Tout le monde est concerné. Si les pilotes perdaient, Transavia France et le futur Transavia Europe grignoteraient le réseau d’Air France, récupéreraient des charges et des milliers d’emplois avec leurs cotisations sociales, les emplois induits (maintenance, enregistrement, assistance en escale...) suivraient, la sous-traitance se développerait massivement pour le personnel au sol et les navigants commerciaux, les conditions de travail se dégraderaient pour tout le monde. Le personnel ne serait plus en mesure d’assurer des règles de sécurité dignes de ce nom et serait en proie à une fatigue dangereuse et à une flexibilité accrue. Et lorsque le moyen-courrier sera laminé, le long-courrier suivra, avec les mêmes méthodes, les mêmes tentatives de mise en concurrence des pilotes entre eux, et les mêmes chantages à la délocalisation.

La grève est nécessaire, elle ne gagnera qu’en réussissant à s’étendre et à gagner l’appui de la population s’opposant au dumping social.

Aujourd’hui, la grève est très majoritaire car la Direction n’a pas respecté ses engagements auprès du syndicat majoritaire chez les pilotes, le SNPL qui tolérait le choix de la Direction de développer Transavia (et d’accepter les dégradations qui en découlent pour les hôtesses, stewards et les emplois au sol) mais exigeait un groupe unique de pilotes Air France pour tous les avions supérieurs à 110 places (les avions de Transavia et une partie des petits et moyens avions). Les syndicats membres de Solidaires, Alter pour les pilotes et SUD Aérien, ne défendent pas que les pilotes, ils les défendent mieux et de façon plus durable, en luttant pour l’amélioration de toutes les catégories de l’aérien et plus généralement tous les salarié-es, qui sont ou seront concernés par le dumping social. Air France a les moyens financiers de satisfaire les revendications, il suffit d’utiliser les milliards d’euros qu’elle a prévu pour développer Transavia !
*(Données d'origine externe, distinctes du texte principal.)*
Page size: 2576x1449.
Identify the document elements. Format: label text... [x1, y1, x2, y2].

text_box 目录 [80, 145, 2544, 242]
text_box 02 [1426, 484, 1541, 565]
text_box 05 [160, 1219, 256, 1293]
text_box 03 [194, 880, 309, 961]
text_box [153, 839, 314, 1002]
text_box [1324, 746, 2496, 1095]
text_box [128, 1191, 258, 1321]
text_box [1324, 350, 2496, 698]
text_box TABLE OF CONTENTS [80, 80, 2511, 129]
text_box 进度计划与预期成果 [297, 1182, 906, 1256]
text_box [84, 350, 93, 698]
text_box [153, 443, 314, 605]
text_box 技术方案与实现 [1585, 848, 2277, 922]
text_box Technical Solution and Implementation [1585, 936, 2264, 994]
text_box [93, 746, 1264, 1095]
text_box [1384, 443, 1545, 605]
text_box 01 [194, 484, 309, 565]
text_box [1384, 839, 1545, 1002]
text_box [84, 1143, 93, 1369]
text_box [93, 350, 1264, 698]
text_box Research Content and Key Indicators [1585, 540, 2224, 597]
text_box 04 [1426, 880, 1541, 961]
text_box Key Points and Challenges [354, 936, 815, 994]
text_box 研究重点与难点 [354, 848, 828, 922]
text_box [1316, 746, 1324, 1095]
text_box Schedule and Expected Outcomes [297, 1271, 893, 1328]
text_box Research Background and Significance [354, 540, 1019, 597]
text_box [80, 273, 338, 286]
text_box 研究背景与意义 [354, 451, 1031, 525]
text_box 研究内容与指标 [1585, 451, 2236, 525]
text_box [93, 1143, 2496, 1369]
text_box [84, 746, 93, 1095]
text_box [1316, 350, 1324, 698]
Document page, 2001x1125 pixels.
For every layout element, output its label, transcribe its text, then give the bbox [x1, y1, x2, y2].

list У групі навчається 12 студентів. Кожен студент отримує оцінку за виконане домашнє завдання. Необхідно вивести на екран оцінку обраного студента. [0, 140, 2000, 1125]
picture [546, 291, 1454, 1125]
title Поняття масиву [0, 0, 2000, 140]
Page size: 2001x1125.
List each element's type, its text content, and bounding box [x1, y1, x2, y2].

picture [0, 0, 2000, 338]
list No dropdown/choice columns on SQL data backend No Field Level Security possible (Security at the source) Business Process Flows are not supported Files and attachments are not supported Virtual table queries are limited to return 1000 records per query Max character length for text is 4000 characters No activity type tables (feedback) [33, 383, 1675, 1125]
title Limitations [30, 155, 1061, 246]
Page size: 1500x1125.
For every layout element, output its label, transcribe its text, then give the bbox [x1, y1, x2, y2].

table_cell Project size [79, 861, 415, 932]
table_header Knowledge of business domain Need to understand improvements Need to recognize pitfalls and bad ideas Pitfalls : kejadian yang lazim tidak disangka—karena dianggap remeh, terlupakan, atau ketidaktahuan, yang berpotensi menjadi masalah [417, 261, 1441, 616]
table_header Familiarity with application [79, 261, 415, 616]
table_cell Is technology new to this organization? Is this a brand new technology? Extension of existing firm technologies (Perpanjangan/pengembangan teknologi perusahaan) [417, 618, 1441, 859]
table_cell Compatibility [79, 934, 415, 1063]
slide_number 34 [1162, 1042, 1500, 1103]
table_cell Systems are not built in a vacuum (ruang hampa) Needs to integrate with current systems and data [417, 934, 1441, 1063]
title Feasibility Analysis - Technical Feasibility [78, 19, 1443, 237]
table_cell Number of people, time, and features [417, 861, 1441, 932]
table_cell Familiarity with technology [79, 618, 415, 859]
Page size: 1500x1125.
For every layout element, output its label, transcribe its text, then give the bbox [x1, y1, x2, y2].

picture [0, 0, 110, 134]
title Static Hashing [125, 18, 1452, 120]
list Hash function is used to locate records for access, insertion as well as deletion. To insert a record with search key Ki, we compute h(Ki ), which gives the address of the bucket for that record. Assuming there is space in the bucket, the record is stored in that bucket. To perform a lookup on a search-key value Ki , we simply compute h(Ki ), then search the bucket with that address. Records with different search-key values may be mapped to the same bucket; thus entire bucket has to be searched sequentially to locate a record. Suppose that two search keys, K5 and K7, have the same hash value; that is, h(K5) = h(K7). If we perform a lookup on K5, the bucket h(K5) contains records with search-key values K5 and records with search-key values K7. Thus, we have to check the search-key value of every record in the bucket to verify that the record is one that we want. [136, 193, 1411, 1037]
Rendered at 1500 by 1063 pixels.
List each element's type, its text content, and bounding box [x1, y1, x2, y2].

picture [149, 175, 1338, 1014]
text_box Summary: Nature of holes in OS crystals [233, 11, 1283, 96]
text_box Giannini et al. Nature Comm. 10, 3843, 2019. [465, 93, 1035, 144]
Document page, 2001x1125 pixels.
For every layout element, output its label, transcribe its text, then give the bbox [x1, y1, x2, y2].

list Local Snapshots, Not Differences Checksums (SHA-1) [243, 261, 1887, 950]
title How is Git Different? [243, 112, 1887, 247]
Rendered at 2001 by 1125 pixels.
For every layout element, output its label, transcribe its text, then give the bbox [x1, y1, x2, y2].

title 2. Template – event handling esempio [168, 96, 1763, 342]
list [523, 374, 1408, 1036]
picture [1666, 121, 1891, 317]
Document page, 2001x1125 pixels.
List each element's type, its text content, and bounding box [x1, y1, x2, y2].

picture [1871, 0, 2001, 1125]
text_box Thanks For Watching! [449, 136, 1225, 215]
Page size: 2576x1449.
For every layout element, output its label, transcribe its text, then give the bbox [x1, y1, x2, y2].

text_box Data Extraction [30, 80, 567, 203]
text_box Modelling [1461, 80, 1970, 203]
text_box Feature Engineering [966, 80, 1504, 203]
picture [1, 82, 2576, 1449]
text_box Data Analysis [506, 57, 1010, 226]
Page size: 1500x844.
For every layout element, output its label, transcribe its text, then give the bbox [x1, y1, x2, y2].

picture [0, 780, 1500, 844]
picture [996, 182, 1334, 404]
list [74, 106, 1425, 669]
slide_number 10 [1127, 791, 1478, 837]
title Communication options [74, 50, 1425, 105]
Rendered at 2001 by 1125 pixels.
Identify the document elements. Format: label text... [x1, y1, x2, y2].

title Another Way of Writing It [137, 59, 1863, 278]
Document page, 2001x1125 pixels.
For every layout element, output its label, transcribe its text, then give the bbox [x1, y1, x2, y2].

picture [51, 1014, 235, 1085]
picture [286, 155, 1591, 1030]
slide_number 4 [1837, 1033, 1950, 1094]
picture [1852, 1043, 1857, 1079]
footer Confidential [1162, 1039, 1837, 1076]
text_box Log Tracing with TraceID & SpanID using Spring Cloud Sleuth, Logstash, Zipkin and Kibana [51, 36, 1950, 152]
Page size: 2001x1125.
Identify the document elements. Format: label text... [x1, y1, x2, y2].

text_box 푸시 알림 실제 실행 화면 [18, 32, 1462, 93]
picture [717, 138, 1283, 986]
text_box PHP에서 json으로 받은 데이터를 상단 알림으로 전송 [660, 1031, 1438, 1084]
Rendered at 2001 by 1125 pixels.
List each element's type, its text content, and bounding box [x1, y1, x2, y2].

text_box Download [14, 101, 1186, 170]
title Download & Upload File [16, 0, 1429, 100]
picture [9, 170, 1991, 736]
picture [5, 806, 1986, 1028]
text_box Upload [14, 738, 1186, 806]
Dans le conflit, Alter dénonce :

- la réduction de l’emploi à un niveau sans précédent,

- la diminution drastique de la flotte Moyen Courrier exploitée par une flotte aux couleurs d’Air France,

- le dépeçage jusqu’à sa disparition du cargo alors qu’Air France en était le leader mondial,

- l’externalisation dogmatique des lignes Moyen Courrier,

- la volonté constante de dévaloriser les salarié-es. Et il revendique un contrat unique Air France et les mêmes conditions de travail et rémunérations que celles d’Air France Paris pour tous les pilotes exerçant leur métier sur des avions de plus de 100/110 sièges.

Le meilleur soutien dont ils ont besoin, c’est d’expliquer partout que leur combat, c’est celui du refus du dumping social, qui joue sur la concurrence entre les salarié-es

en exerçant un chantage pour s’aligner sur les salaires et les conditions de travail les plus bas, dans une course sans fin vers la régression sociale.